# TEXT UNDER STUDY
● ● ● ●
Israeli defense minister Yitzhak Rabin's response was: "We will teach them there is a price for refusing the laws of Israel." When time in prison did not stop the activists, Israel crushed the boycott by imposing heavy fines and seizing and disposing of equipment, furnishings, and goods from local stores, factories and homes.
On 8 October 1990, 22 Palestinians were killed by Israeli police during the 1990 Temple Mount killings at Al-Aqsa. This led the Palestinians to adopt more lethal tactics, with three Israeli civilians and one IDF soldier stabbed in Jerusalem and Gaza two weeks later. Incidents of stabbing persisted. The Israeli state apparatus carried out contradictory and conflicting policies that were seen to have injured Israel's own interests, such as the closing of educational establishments (putting more youths onto the streets) and issuing the Shin Bet list of collaborators. Suicide bombings by Palestinian militants started on 16 April 1993 with the Mehola Junction bombing, carried at the end of the Intifada.
The large number of Palestinian casualties provoked international condemnation. In subsequent resolutions, including 607 and 608, the Security Council demanded Israel cease deportations of Palestinians. In November 1988, Israel was condemned by a large majority of the UN General Assembly for its actions against the intifada. The resolution was repeated in the following years.
On 17 February 1989, the UN Security Council drafted a resolution condemning Israel for disregarding Security Council resolutions, as well as for not complying with the fourth Geneva Convention. The United States, put a veto on a draft resolution which would have strongly deplored it. On 9 June, the US again put a veto on a resolution. On 7 November, the US vetoed a third draft resolution, condemning alleged Israeli violations of human rights
On 14 October 1990, Israel openly declared that it would not abide Security Council Resolution 672 because it did not pay attention to attacks on Jewish worshippers at the Western Wall. Israel refused to receive a delegation of the Secretary-General, which would investigate Israeli violence. The following Resolution 673 made little impression and Israel kept on obstructing UN investigations.
The Intifada was recognized as an occasion where the Palestinians acted cohesively and independently of their leadership or assistance of neighbouring Arab states.
The Intifada broke the image of Jerusalem as a united Israeli city. There was unprecedented international coverage, and the Israeli response was criticized in media outlets and international fora. The impact on the Israeli services sector, including the important Israeli tourist industry, was notably negative.
The success of the Intifada gave Arafat and his followers the confidence they needed to moderate their political programme: At the meeting of the Palestine National Council in Algiers in mid-November 1988, Arafat won a majority for the historic decision to recognise Israel's legitimacy; to accept all the relevant UN resolutions going back to 29 November 1947; and to adopt the principle of a two-state solution.
Jordan severed its residual administrative and financial ties to the West Bank in the face of sweeping popular support for the PLO. The failure of the "Iron Fist" policy, Israel's deteriorating international image, Jordan cutting legal and administrative ties to the West Bank, and the U.S.'s recognition of the PLO as the representative of the Palestinian people forced Rabin to seek an end to the violence though negotiation and dialogue with the PLO.
● ● ● ●
(Extracted records)

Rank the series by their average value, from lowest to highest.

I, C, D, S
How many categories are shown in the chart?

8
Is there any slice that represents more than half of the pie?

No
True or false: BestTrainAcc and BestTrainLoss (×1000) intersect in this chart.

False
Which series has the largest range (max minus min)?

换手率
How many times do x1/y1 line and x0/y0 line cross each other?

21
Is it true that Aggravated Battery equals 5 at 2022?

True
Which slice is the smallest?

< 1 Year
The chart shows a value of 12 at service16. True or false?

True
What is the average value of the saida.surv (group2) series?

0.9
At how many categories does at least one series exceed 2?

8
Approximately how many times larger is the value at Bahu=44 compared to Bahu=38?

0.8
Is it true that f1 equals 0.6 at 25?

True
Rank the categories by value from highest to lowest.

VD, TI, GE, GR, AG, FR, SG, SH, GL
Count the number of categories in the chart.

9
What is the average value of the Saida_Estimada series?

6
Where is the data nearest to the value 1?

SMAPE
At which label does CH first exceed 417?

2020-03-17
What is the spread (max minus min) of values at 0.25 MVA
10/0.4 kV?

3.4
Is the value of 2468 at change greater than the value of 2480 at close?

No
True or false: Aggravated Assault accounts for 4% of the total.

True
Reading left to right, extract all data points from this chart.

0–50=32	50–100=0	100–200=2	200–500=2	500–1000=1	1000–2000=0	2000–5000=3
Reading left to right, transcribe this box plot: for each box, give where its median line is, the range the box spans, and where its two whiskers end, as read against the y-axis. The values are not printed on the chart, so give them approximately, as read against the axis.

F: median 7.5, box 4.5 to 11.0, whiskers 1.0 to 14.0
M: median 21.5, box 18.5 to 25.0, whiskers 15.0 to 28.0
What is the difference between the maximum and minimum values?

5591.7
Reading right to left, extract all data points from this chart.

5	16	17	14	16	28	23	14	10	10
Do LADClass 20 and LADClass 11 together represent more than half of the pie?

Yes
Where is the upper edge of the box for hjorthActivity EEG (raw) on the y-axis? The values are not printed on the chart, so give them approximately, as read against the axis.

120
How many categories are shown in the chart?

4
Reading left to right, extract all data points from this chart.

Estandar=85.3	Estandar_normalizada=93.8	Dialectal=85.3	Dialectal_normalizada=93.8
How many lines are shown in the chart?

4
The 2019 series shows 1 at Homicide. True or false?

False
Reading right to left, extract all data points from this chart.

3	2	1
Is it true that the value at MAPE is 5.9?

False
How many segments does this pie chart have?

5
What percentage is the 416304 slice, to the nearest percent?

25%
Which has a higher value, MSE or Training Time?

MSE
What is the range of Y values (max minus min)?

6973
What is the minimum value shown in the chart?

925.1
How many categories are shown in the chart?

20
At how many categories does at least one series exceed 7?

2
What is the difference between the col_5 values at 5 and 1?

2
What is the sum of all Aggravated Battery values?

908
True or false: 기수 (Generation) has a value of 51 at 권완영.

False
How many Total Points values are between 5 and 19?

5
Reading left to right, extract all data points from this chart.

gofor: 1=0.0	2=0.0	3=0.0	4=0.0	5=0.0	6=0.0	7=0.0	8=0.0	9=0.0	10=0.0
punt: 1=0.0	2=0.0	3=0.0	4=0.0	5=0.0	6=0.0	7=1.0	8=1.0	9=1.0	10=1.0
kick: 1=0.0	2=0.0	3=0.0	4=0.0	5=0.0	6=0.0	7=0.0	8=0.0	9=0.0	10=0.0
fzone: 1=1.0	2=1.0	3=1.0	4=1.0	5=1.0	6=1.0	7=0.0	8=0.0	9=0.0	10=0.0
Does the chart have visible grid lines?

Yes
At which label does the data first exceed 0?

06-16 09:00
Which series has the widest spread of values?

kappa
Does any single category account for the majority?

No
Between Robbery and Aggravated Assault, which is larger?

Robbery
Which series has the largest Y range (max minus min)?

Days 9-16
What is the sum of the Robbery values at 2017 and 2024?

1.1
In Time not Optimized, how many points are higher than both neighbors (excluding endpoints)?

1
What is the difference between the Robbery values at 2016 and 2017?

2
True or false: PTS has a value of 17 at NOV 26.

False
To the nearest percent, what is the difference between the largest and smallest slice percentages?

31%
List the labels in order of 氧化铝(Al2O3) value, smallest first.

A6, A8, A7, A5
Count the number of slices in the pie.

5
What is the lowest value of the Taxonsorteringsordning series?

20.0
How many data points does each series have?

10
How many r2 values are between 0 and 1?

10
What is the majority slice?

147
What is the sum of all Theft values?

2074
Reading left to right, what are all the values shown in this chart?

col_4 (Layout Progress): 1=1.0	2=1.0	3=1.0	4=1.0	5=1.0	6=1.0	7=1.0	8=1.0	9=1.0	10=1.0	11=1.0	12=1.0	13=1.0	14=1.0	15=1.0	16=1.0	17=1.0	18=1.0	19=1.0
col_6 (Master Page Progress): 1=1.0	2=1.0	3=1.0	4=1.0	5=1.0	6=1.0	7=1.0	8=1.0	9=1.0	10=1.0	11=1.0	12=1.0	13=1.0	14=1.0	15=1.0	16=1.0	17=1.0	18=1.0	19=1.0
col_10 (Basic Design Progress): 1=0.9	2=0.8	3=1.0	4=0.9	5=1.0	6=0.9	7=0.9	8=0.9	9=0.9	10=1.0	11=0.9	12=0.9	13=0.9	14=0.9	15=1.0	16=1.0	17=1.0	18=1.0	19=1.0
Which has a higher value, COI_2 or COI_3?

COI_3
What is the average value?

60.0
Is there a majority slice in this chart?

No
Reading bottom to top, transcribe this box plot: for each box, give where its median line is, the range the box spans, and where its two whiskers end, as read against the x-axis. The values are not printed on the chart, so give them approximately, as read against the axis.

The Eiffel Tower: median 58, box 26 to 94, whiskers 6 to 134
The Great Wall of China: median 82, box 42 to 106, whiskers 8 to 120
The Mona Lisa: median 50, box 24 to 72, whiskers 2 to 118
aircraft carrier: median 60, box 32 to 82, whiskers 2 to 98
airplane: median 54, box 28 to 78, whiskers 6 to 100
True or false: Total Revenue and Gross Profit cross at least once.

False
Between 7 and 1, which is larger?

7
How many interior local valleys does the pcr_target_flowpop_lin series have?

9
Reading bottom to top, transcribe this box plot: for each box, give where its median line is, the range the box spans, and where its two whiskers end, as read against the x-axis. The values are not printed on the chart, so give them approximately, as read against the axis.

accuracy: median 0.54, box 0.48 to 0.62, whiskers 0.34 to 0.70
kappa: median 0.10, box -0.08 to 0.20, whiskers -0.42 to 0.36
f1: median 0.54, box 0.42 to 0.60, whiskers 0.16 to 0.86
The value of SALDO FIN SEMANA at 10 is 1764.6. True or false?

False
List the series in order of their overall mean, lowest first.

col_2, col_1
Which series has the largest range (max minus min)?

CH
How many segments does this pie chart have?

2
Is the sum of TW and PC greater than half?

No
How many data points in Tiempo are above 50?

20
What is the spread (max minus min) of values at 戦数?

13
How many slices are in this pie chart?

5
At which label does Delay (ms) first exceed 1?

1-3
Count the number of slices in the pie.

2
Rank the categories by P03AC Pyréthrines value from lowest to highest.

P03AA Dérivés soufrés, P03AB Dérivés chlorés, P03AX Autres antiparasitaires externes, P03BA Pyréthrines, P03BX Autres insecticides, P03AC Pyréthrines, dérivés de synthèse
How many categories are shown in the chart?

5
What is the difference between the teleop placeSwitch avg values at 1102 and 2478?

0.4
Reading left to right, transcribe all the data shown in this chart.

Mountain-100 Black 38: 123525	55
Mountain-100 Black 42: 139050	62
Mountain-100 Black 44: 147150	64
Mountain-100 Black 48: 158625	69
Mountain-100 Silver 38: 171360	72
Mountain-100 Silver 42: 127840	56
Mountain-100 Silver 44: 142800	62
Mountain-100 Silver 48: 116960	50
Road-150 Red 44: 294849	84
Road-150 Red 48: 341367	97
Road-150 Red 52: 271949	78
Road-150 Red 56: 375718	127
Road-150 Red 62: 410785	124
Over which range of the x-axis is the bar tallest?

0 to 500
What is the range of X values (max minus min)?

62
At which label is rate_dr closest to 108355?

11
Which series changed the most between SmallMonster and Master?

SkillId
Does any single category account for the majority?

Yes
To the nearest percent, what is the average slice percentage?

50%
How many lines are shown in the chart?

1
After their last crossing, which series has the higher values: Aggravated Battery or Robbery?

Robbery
● ● ● ●
# PROMPT 1
List every UN resolution that the text on the Intifada identifies by number.
# PROMPT 2
Using the text on the Intifada, answer each question on its own line:
(a) How many Palestinians were killed by Israeli police on 8 October 1990?
(b) In which city did the Palestine National Council meet in mid-November 1988?
(c) On what date did the US veto a third draft resolution?
# PROMPT 3
Write out the passage of the text on the Intifada from "On 17 February" up to and including "obstructing UN investigations.".
None of the data is needed for this work.

# EXPECTED ANSWER 1
607, 608, 672, 673

# EXPECTED ANSWER 2
(a) 22
(b) Algiers
(c) 7 November

# EXPECTED ANSWER 3
On 17 February 1989, the UN Security Council drafted a resolution condemning Israel for disregarding Security Council resolutions, as well as for not complying with the fourth Geneva Convention. The United States, put a veto on a draft resolution which would have strongly deplored it. On 9 June, the US again put a veto on a resolution. On 7 November, the US vetoed a third draft resolution, condemning alleged Israeli violations of human rights
On 14 October 1990, Israel openly declared that it would not abide Security Council Resolution 672 because it did not pay attention to attacks on Jewish worshippers at the Western Wall. Israel refused to receive a delegation of the Secretary-General, which would investigate Israeli violence. The following Resolution 673 made little impression and Israel kept on obstructing UN investigations.